Sur la partie gauche du tableau, ce sont les «copains» du roi, pour reprendre le terme de Gilbert Gadoffre: ils sont de la même génération, et certains d’entre eux ont été élevés avec lui, notamment à Amboise. Un très grand seigneur, d’abord, Anne de Montmorency, très proche du roi, a alors quarante et un ans. Mellin de Saint-Gelais a quarante-trois ans, il est né à Angoulême, dont son oncle, Octavien, était évêque, et il est l’aumônier du dauphin. Chabot de Brion a quarante-deux ans, lui aussi était proche du roi dans sa jeunesse, et il a été prisonnier à Pavie: en 1534, il est amiral, et gouverneur de Bourgogne.
Claude d’Urfé est le plus jeune (trente-trois ans), mais, orphelin d’une famille du Forez, il a été élevé à la cour. Sur le tableau, il se tient légèrement en retrait: sa carrière est encore à venir, même s'il sera bientôt nommé bailli du Forez. Puis il servira un temps comme ambassadeur, avant de revenir sous Henri II et d'occuper les charges les plus hautes de la cour, comme gouverneur des enfants de France et membre du Conseil. Anne de Montmorency, alors  connétable, sera le parrain d’un de ses petits-fils. On sait par ailleurs que Claude d’Urfé avait constitué une célèbre bibliothèque. 
Trois clichés: Chantilly, ms 721. © Bibliothèque du château de Chantilly

Nous passerons plus rapidement sur les personnages figurant sur la droite du tableau, et qui représentent la génération précédente. Deux d’entre eux peuvent à bon droit être considérés comme les figures inamovibles placées à la tête des affaires, à savoir le trésorier de France Florimond Robertet (?), et le chancelier, le cardinal Duprat, lequel meurt d'ailleurs l’année suivante (1535). Quant à Guillaume Budé, soixante-sept ans, il n’est devenu un proche du roi qu’à partir de 1520, mais s’est dès lors imposé comme la figure principale de l’humanisme «à la française». Rappelons qu’il est depuis 1522 le «garde de la librairie» de Fontainebleau, tandis que Mellin de Saint-Gelais sera, de son côté, nommé «garde de la librairie» de Blois après la mort du dauphin.

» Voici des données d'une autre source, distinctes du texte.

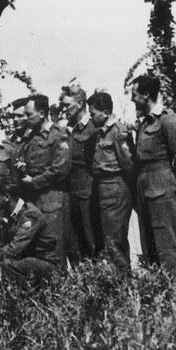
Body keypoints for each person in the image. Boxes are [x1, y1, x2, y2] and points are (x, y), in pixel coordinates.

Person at [130, 74, 176, 274]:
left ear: (146, 95)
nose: (132, 99)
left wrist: (173, 183)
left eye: (135, 95)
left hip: (162, 191)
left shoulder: (168, 121)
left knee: (167, 247)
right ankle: (158, 292)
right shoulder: (144, 123)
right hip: (145, 191)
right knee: (150, 249)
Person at [15, 94, 70, 266]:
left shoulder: (58, 135)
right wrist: (21, 167)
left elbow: (60, 169)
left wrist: (34, 181)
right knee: (36, 246)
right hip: (33, 199)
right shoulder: (30, 135)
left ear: (42, 113)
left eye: (28, 114)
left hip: (51, 199)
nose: (25, 118)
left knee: (53, 246)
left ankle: (60, 286)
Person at [0, 177, 65, 286]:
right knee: (1, 263)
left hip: (46, 263)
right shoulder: (10, 213)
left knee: (6, 265)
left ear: (7, 197)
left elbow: (15, 249)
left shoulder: (30, 214)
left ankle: (24, 299)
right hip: (28, 260)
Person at [88, 91, 134, 273]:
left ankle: (124, 280)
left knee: (114, 240)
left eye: (93, 114)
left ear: (105, 112)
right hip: (104, 188)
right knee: (108, 238)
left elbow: (128, 164)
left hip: (115, 188)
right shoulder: (101, 133)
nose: (91, 117)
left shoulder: (117, 132)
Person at [60, 84, 98, 266]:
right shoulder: (67, 129)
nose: (64, 109)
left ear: (81, 103)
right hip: (69, 191)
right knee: (72, 239)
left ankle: (97, 278)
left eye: (68, 105)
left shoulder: (92, 128)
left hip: (86, 190)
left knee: (89, 236)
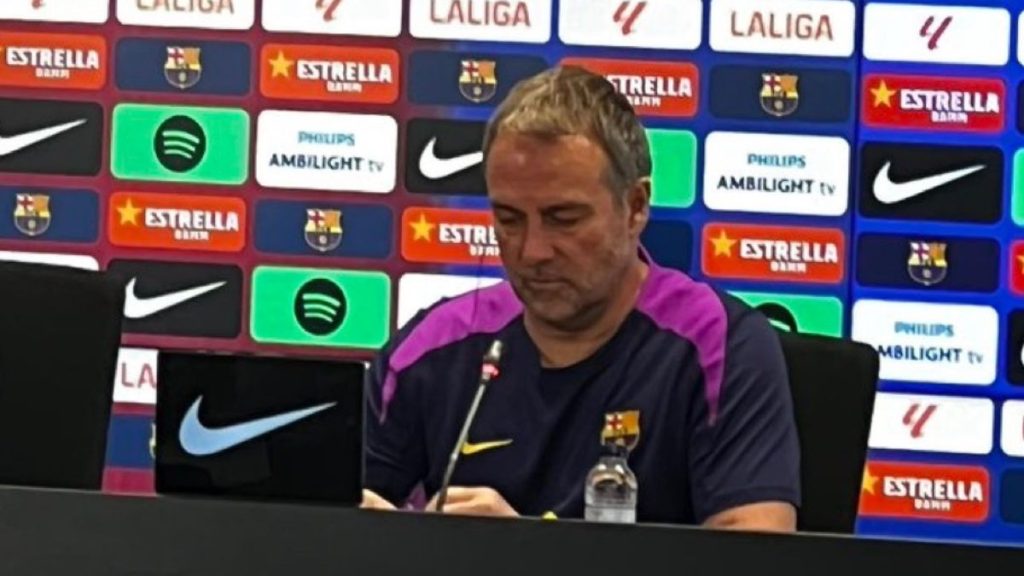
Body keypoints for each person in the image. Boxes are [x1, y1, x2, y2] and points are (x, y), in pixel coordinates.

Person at [361, 65, 800, 531]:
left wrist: (524, 555)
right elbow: (333, 515)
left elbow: (756, 549)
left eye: (563, 219)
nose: (532, 251)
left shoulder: (718, 344)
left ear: (635, 207)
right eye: (509, 219)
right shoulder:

Nous ne saurions, bien évidemment, oublier la figure du traducteur lecteur, debout au premier plan, dans son modeste habit noir. Quant au petit singe qui regarde la scène, assis sur la table, il est l’un des symboles les plus couramment utilisés par les artistes pour symboliser la bêtise inhérente à la condition humaine –il tient, d’une certaine manière, le rôle du fou de cour. Terminons en signalant que la scène du manuscrit est reproduite en gravure dans l’édition imprimée des trois premiers livres de Diodore, donnée à Paris dès l’année suivante (catalogue, n° 66).

Gilbert Gadoffre, La Révolution culturelle dans la France des humanistes. Guillaume Budé et François Ier, préf. Jean Céard, Genève, Librairie Droz, 1997 («Titre courant»).
Le Siècle de François Ier. Du roi guerrier au roi mécène [catalogue de l’exposition de Chantilly], dir. Olivier Bosc, Maxence Hermant, Paris, Éditions Cercle d’art, 2015.